/fakenewsllmdetector

fakenewsllmdetector

Primary LanguageJupyter NotebookMIT No AttributionMIT-0

Harnessing Large Language Models in Fake News Detection

by Anamaria Todor and Marcel Castro

Note

This repository is part of the AWS Machine Learning Blog: Harness large language models in fake news detection authored by Anamaria Todor and Marcel Castro.

Introduction

Fake news, defined as news that convey or incorporate false, fabricated or deliberately misleading information, have been around as early as the emergence of the printing press. The rapid spread of fake news and disinformation online is not only deceiving to the public, but can also have profound impact on society, politics, economy and culture. Examples include:

• Cultivating distrust in the media

• Undermining the democratic process

• Spread of false or discredited science – for example the anti-vax movement

Advances in Artificial Intelligence and Machine Learning has made developing tools for creating and sharing fake news even easier. On the one hand, early examples include advanced social bots and automated accounts that supercharge the initial stage of spreading fake news. In general, it is not trivial for the public to determine whether such accounts are people or bots. In addition, social bots are not illegal tools and many companies legally purchase them as a part of marketing, thus it is not easy to curb the use of social bots systematically. Recent discoveries in the field of Generative AI (in particular text to text and text to image models) makes it possible to produce textual and rich content at an unprecedented pace with the help of Large Language Models (LLMs). LLMs are Generative AI text models with over one billion parameters and they are facilitated in the synthesis of high-quality text.
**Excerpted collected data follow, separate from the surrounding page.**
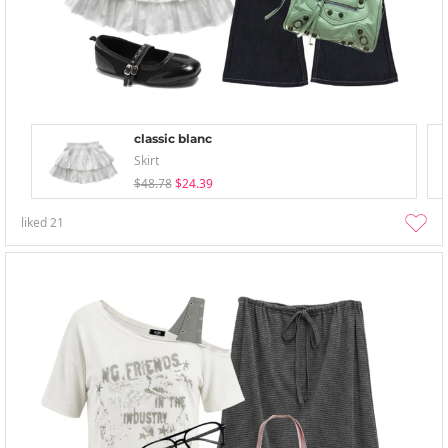
classic blanc
Skirt
$48.78
$24.39
liked
21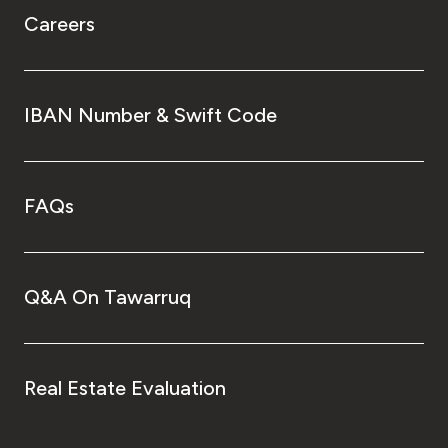
Careers
IBAN Number & Swift Code
FAQs
Q&A On Tawarruq
Real Estate Evaluation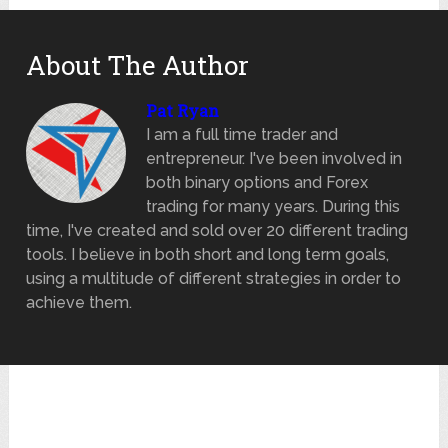
About The Author
Pat Ryan
I am a full time trader and
entrepreneur. I've been involved in
both binary options and Forex
trading for many years. During this
time, I've created and sold over 20 different trading
tools. I believe in both short and long term goals,
using a multitude of different strategies in order to
achieve them.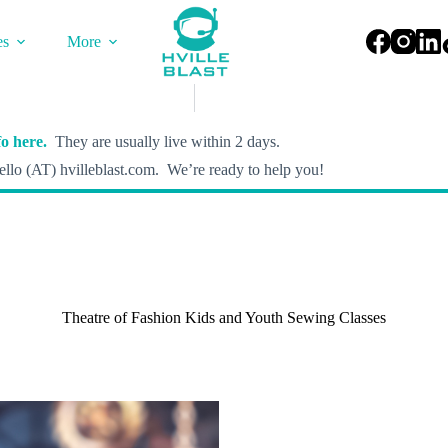
es
More
o here.
They are usually live within 2 days.
llo (AT) hvilleblast.com. We’re ready to help you!
Theatre of Fashion Kids and Youth Sewing Classes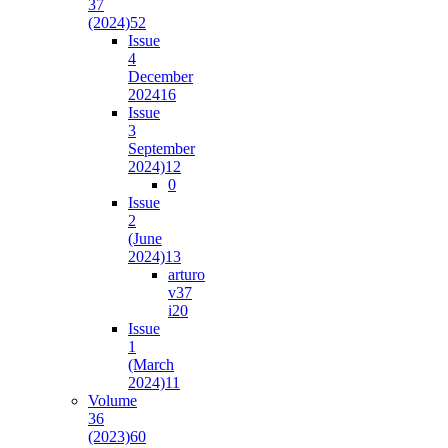
37
(2024)
52
Issue
4
December
2024
16
Issue
3
September
2024)
12
0
Issue
2
(June
2024)
13
arturo
v37
i2
0
Issue
1
(March
2024)
11
Volume
36
(2023)
60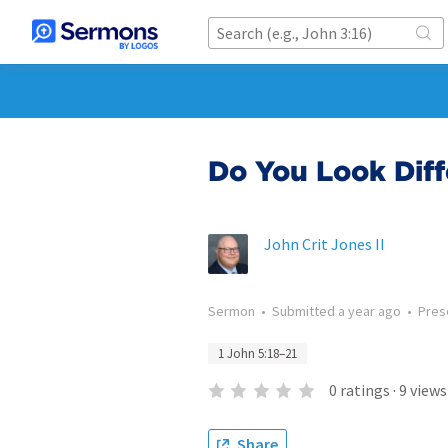
Do You Look Diff
John Crit Jones II
Sermon
•
Submitted
a year ago
•
Pres
1 John 5:18–21
0
ratings
·
9
views
Share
In this blog post we explore how Large Language Models (LLMs) can be utilized to tackle the prevalent issue of detecting fake news, or in other words to “fight fire with fire”. We suggest that LLMs are sufficiently advanced for this task, especially if improved prompt techniques such as Chain-of-Thought and ReAct are used in conjunction with tools for information retrieval.

We illustrate this by creating a LangChain application which, given a piece of news, highlights to the user whether the article is true or fake using natural language. The solution makes also use of Amazon Bedrock, a fully managed service that makes foundation models (FMs) from Amazon and third-party model providers easily accessible through the AWS console and API.

How to use this repository

This repository contains a ChainOfThought and ReAct implementation.

To run the scripts you can do:

python react/ReAct.py

or

python fact-checker/fact_checker.py

Both scripts make use of a shorter (4 statements) or longer (50 statements) from the FEVER dataset. Ref. knowledge_qa_test.json and knowledge_qa.json.

The eval.ipynb is used to compare the different models in Amazon Bedrock.